■ **WHAT TO PRODUCE**
Among the lines of the material below, how many carry the word "lúpulos"? Only the number is wanted.

### GIVEN RECORDS

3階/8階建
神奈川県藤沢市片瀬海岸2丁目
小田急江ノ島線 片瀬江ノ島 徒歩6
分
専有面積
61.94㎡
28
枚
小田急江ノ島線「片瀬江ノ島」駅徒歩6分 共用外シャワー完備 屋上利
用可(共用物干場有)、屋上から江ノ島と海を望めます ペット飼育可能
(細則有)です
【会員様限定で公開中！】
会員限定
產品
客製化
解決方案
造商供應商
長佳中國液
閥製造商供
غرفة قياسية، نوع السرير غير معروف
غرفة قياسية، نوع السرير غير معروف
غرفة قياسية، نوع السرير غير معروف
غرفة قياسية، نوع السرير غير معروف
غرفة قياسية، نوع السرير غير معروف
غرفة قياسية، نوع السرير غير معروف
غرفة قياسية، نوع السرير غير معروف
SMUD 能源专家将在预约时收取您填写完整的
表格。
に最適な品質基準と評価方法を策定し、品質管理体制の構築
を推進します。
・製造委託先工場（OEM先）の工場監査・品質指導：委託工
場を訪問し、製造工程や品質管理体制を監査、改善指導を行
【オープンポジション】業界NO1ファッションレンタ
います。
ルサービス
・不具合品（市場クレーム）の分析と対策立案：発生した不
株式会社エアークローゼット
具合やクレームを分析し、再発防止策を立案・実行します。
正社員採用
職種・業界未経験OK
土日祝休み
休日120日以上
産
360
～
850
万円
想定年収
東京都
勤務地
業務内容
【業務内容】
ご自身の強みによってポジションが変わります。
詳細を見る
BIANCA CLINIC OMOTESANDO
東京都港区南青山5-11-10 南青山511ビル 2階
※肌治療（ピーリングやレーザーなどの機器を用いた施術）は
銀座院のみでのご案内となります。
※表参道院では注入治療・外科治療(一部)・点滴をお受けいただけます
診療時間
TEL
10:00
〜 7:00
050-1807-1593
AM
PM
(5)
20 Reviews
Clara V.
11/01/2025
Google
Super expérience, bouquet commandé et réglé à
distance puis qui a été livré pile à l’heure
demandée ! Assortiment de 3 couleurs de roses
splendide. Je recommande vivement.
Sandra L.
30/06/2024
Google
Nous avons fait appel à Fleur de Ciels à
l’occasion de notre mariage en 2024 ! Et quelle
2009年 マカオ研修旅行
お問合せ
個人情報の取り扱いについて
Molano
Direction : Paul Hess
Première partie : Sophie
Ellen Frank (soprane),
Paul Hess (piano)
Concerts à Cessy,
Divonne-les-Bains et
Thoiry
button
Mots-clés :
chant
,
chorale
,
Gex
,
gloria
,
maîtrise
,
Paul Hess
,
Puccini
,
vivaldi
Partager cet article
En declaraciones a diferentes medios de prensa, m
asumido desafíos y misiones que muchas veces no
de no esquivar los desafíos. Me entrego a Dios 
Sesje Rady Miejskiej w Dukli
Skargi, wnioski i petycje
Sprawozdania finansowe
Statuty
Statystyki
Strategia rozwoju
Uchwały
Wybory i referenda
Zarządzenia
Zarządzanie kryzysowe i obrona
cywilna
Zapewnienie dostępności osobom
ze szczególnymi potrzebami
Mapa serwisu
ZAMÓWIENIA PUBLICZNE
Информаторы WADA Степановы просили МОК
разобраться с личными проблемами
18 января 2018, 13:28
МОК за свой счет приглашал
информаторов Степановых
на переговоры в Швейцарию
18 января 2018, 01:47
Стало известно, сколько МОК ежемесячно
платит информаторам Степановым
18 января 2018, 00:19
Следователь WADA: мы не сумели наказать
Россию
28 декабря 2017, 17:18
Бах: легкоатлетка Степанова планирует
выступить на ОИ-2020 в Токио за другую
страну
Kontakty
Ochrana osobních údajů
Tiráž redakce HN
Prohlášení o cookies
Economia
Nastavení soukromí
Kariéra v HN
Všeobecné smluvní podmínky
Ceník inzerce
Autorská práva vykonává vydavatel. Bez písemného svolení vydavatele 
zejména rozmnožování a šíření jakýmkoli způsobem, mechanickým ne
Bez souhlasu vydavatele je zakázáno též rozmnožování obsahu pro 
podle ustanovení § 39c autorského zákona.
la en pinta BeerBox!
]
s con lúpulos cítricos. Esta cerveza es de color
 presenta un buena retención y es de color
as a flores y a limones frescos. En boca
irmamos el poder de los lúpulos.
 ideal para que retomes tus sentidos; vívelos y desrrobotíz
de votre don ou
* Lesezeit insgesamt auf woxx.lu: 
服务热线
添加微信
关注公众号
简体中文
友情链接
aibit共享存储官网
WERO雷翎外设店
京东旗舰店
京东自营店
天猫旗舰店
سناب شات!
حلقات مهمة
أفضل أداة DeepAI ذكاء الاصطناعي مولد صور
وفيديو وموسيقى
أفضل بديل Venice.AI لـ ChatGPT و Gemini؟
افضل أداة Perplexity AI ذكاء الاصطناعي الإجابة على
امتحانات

######

■ **RESULT BELOW**
2